La belle Gard in la belle France

After years of enforced homestays, as varied and enjoyable as they were, it is with glee and fond memories that I return to the Gard region of southern France and the Cevennes. Flying into Marseille, I am immediately back in my second home – the sky is a perfect blue, the heat oozes from the stone, cicadas chorous their welcome from the trees lining the autoroute. Moving away from the sea, 10 days of heat & peace await.

Castillon-du-Gard is a small medieval village that overlooks the Pont du Gard, a Roman aqueduct over the River Gardon that brought cool water from a source near Uzes to Nimes. A tangle of narrow streets interlace themselves around the church and buttressed buildings,leading to rampards that overlook the vines, olives and wheat fields that fill the valley below. The homes are large and feel prosperous as if Parisens and Swiss have come to buy, renovate and stay (which they have).A un-umbrellered cafe of silver, aluminium, sun- exposed chairs and tables caters for a few old boy locals. A very flash hotel/restaurant caters for the top echelons. Two other simple but excellent food places cater for everyone else – visitors and locals alike. There’s also a small alimentation and a very good clothes shop.

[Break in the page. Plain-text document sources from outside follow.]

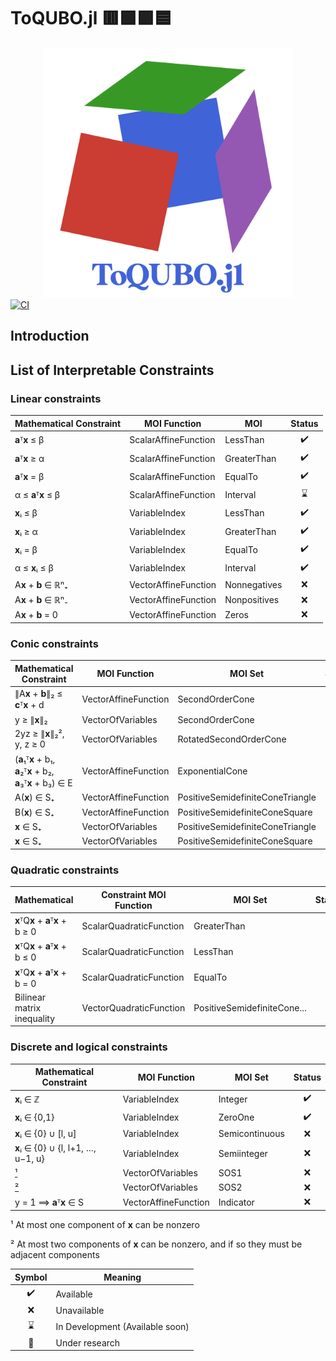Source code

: # ToQUBO.jl 🟥🟩🟪🟦

<div align="center">
    <a href="./docs/src/assets/">
        <img src="./docs/src/assets/logo.svg" width=400px alt="ToQUBO.jl" />
    </a>  
</div>

<a href="https://github.com/psrenergy/ToQUBO.jl/actions/workflows/ci.yml">
    <img src="https://github.com/psrenergy/ToQUBO.jl/actions/workflows/ci.yml/badge.svg?branch=master" alt="CI" />
</a>

## Introduction

## List of Interpretable Constraints

### Linear constraints
| Mathematical Constraint | MOI Function         | MOI          | Status |
| ----------------------- | -------------------- | ------------ | :----: |
| **a**ᵀ**x** ≤ β         | ScalarAffineFunction | LessThan     |   ✔️    |
| **a**ᵀ**x** ≥ α         | ScalarAffineFunction | GreaterThan  |   ✔️    |
| **a**ᵀ**x** = β         | ScalarAffineFunction | EqualTo      |   ✔️    |
| α ≤ **a**ᵀ**x** ≤ β     | ScalarAffineFunction | Interval     |   ⌛    |
| **x**ᵢ ≤ β              | VariableIndex        | LessThan     |   ✔️    |
| **x**ᵢ ≥ α              | VariableIndex        | GreaterThan  |   ✔️    |
| **x**ᵢ = β              | VariableIndex        | EqualTo      |   ✔️    |
| α ≤ **x**ᵢ ≤ β          | VariableIndex        | Interval     |   ✔️    |
| A**x** + **b** ∈ ℝⁿ₊    | VectorAffineFunction | Nonnegatives |   ❌    |
| A**x** + **b** ∈ ℝⁿ₋    | VectorAffineFunction | Nonpositives |   ❌    |
| A**x** + **b** = 0      | VectorAffineFunction | Zeros        |   ❌    |

### Conic constraints
| Mathematical Constraint                                       | MOI Function         | MOI Set                          | Status |
| ------------------------------------------------------------- | -------------------- | -------------------------------- | :----: |
| ∥A**x** + **b**∥₂ ≤ **c**ᵀ**x** + d                           | VectorAffineFunction | SecondOrderCone                  |   ❌    |
| y ≥ ∥**x**∥₂                                                  | VectorOfVariables    | SecondOrderCone                  |   ❌    |
| 2yz ≥ ∥**x**∥₂², y, z ≥ 0                                     | VectorOfVariables    | RotatedSecondOrderCone           |   ❌    |
| (**a**₁ᵀ**x** + b₁, **a**₂ᵀ**x** + b₂, **a**₃ᵀ**x** + b₃) ∈ E | VectorAffineFunction | ExponentialCone                  |   ❌    |
| A(**x**) ∈ S₊                                                 | VectorAffineFunction | PositiveSemidefiniteConeTriangle |   ❌    |
| B(**x**) ∈ S₊                                                 | VectorAffineFunction | PositiveSemidefiniteConeSquare   |   ❌    |
| **x** ∈ S₊                                                    | VectorOfVariables    | PositiveSemidefiniteConeTriangle |   ❌    |
| **x** ∈ S₊                                                    | VectorOfVariables    | PositiveSemidefiniteConeSquare   |   ❌    |

### Quadratic constraints
| Mathematical                       | Constraint	MOI Function | MOI Set                     | Status |
| ---------------------------------- | ----------------------- | --------------------------- | :----: |
| **x**ᵀQ**x** + **a**ᵀ**x** + b ≥ 0 | ScalarQuadraticFunction | GreaterThan                 |   ✔️    |
| **x**ᵀQ**x** + **a**ᵀ**x** + b ≤ 0 | ScalarQuadraticFunction | LessThan                    |   ✔️    |
| **x**ᵀQ**x** + **a**ᵀ**x** + b = 0 | ScalarQuadraticFunction | EqualTo                     |   ✔️    |
| Bilinear matrix inequality         | VectorQuadraticFunction | PositiveSemidefiniteCone... |   ❌    |

### Discrete and logical constraints
| Mathematical Constraint            | MOI Function         | MOI Set        | Status |
| ---------------------------------- | -------------------- | -------------- | :----: |
| **x**ᵢ ∈ ℤ                         | VariableIndex        | Integer        |   ✔️    |
| **x**ᵢ ∈ {0,1}                     | VariableIndex        | ZeroOne        |   ✔️    |
| **x**ᵢ ∈ {0} ∪ \[l, u\]            | VariableIndex        | Semicontinuous |   ❌    |
| **x**ᵢ ∈ {0} ∪ {l, l+1, …, u−1, u} | VariableIndex        | Semiinteger    |   ❌    |
| [¹](#1)                            | VectorOfVariables    | SOS1           |   ❌    |
| [²](#2)                            | VectorOfVariables    | SOS2           |   ❌    |
| y = 1 ⟹ **a**ᵀ**x** ∈ S            | VectorAffineFunction | Indicator      |   ❌    |

<a id="1">¹</a> 
At most one component of **x** can be nonzero

<a id="2">²</a>
At most two components of **x** can be nonzero, and if so they must be adjacent components

| Symbol | Meaning                         |
| :----: | ------------------------------- |
|   ✔️    | Available                       |
|   ❌    | Unavailable                     |
|   ⌛    | In Development (Available soon) |
|   📖    | Under research                  |

<!-- Symbols: ✔️❌⌛📖 -->
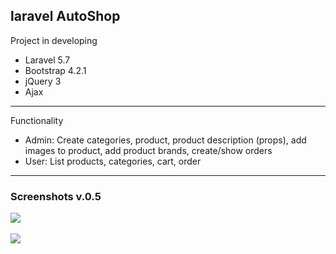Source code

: <h2>laravel AutoShop</h2>
<p>Project in developing</p>
<ul>
    <li>Laravel 5.7</li>
    <li>Bootstrap 4.2.1</li>
    <li>jQuery 3</li>
    <li>Ajax</li>
</ul>
<hr>
Functionality
<ul>
    <li>Admin: Create categories, product, product description (props), add images to product, add product brands, create/show orders</li>
    <li>User: List products, categories, cart, order</li>
</ul>
<hr>
<h3>Screenshots v.0.5</h3>
<img src="https://i.imgur.com/ZlvQ1SC.png"><br><br>
<img src="https://i.imgur.com/KTMXko8.png">
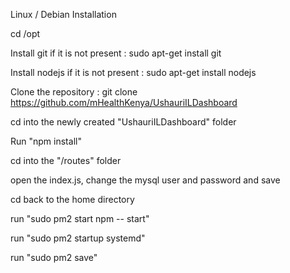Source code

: Linux / Debian Installation 

cd /opt

Install git if it is not present : sudo apt-get install git

Install nodejs if it is not present : sudo apt-get install nodejs

Clone the repository : git clone https://github.com/mHealthKenya/UshauriILDashboard

cd into the newly created "UshauriILDashboard" folder

Run "npm install"

cd into the "/routes" folder

open the index.js, change the mysql user and password and save

cd back to the home directory

run "sudo pm2 start npm -- start"

run "sudo pm2 startup systemd"

run "sudo pm2 save"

The children from the school are just off out.

Exploring Uzes with its perfectly preserved medieval architecture is a joy of memories of family and friends. Narrow streets lead off the large enclosed market place, ringed by tall buildings that look out from cracks in shuttered windows over bustling market days, squares of chattering cafe tables, truffled restaurants & luminous, slushy ice cream parlours. The canopy of plane trees provide a camouflage of dappled shade over all this activity.

Surrounding streets show off groups of exploring tourists, classy clothes shops (for men & women), local products, cafes, posh cake shops, boulangeries, bars and bistros.

The place has a special atmosphere even if the afternoon sitting in the cafes is slightly spolit by the aroma of fish from the morning market.

And then the return to the Renaissance streets and squares of Barjac with so many glorious memories around bull runs, swimming in Speedos, apricot flans, the Gold River, canoeing the Ceze, naturist pirates on the Ardeche, roundabouts in Avignon.

The heat blasts the back streets, burning anyone prepared to explore behind the square’s branch-covered facade. The access through the huge walls is evidence of shady Sunday meetups for short coffees before separating to find larger covers of cool breeze.

And just for those of you in the know – the buvette is still there, surrounded by Barjac lavender which at this time if year has not yet ben harvested. You can really smell it.